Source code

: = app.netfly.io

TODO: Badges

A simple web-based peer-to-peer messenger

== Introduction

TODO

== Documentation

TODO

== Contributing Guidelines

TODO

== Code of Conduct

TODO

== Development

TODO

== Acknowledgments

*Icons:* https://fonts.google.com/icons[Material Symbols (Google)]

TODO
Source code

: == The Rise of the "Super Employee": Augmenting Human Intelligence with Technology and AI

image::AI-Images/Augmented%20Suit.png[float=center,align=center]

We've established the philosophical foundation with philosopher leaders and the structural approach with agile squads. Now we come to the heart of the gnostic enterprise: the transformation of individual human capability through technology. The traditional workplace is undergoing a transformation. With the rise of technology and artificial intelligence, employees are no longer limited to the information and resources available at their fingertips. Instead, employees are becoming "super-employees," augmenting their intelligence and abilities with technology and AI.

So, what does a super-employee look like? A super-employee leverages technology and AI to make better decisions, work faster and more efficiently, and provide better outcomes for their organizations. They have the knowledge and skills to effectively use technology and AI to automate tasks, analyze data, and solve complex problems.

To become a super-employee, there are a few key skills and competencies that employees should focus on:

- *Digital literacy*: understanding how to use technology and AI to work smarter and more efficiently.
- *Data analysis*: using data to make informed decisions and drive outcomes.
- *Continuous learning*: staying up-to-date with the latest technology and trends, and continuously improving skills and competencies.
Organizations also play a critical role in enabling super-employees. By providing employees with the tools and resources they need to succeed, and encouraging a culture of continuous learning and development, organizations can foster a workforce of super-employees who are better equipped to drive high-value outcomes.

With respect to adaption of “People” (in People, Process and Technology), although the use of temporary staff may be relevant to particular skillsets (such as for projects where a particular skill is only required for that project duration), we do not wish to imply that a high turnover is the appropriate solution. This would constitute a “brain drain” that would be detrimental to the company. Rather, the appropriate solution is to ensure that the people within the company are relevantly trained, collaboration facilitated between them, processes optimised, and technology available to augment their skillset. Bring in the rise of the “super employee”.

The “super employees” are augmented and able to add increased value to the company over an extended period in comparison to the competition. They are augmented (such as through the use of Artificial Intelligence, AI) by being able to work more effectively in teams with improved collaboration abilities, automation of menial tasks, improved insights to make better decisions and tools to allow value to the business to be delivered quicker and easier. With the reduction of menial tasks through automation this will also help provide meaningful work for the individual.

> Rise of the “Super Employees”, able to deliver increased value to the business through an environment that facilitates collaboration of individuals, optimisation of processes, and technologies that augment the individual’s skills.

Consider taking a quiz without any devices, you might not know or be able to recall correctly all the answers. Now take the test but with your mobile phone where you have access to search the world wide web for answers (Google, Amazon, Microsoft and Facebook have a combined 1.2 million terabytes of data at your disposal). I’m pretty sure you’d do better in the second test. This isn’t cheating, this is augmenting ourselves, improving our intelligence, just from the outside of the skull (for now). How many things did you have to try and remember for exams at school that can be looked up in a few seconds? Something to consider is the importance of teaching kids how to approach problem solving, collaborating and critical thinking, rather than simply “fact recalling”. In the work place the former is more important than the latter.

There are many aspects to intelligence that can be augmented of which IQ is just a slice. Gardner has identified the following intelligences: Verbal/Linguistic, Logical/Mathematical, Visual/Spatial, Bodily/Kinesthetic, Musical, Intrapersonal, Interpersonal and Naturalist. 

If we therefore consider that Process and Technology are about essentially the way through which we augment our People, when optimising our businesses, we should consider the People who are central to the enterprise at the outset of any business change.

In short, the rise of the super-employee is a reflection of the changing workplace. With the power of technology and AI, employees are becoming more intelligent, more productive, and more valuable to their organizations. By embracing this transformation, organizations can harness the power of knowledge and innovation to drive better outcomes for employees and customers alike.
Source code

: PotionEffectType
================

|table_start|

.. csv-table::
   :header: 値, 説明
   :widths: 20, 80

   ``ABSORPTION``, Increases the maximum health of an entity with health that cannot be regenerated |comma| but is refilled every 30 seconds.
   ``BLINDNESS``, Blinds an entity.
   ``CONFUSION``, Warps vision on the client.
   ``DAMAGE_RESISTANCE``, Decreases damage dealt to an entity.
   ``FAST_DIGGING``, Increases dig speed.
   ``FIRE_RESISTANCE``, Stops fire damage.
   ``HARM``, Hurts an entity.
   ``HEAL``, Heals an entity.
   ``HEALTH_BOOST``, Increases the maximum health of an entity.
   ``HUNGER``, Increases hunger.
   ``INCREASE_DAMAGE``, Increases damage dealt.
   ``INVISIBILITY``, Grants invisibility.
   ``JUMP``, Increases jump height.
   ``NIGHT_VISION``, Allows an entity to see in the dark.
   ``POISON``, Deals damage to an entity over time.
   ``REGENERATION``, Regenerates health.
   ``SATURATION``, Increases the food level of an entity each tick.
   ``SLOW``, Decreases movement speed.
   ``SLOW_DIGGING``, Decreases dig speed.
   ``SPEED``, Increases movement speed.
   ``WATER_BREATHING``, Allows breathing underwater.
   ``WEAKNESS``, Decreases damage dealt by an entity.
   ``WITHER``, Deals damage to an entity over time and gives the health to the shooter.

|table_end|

» DIRECTIONS FOR THIS TASK: Retype exactly, and only, the lines that run from the one with "Stops fire damage." through the final line of the entries.

» RESULT FOR THIS EXERCISE:
   ``FIRE_RESISTANCE``, Stops fire damage.
   ``HARM``, Hurts an entity.
   ``HEAL``, Heals an entity.
   ``HEALTH_BOOST``, Increases the maximum health of an entity.
   ``HUNGER``, Increases hunger.
   ``INCREASE_DAMAGE``, Increases damage dealt.
   ``INVISIBILITY``, Grants invisibility.
   ``JUMP``, Increases jump height.
   ``NIGHT_VISION``, Allows an entity to see in the dark.
   ``POISON``, Deals damage to an entity over time.
   ``REGENERATION``, Regenerates health.
   ``SATURATION``, Increases the food level of an entity each tick.
   ``SLOW``, Decreases movement speed.
   ``SLOW_DIGGING``, Decreases dig speed.
   ``SPEED``, Increases movement speed.
   ``WATER_BREATHING``, Allows breathing underwater.
   ``WEAKNESS``, Decreases damage dealt by an entity.
   ``WITHER``, Deals damage to an entity over time and gives the health to the shooter.

|table_end|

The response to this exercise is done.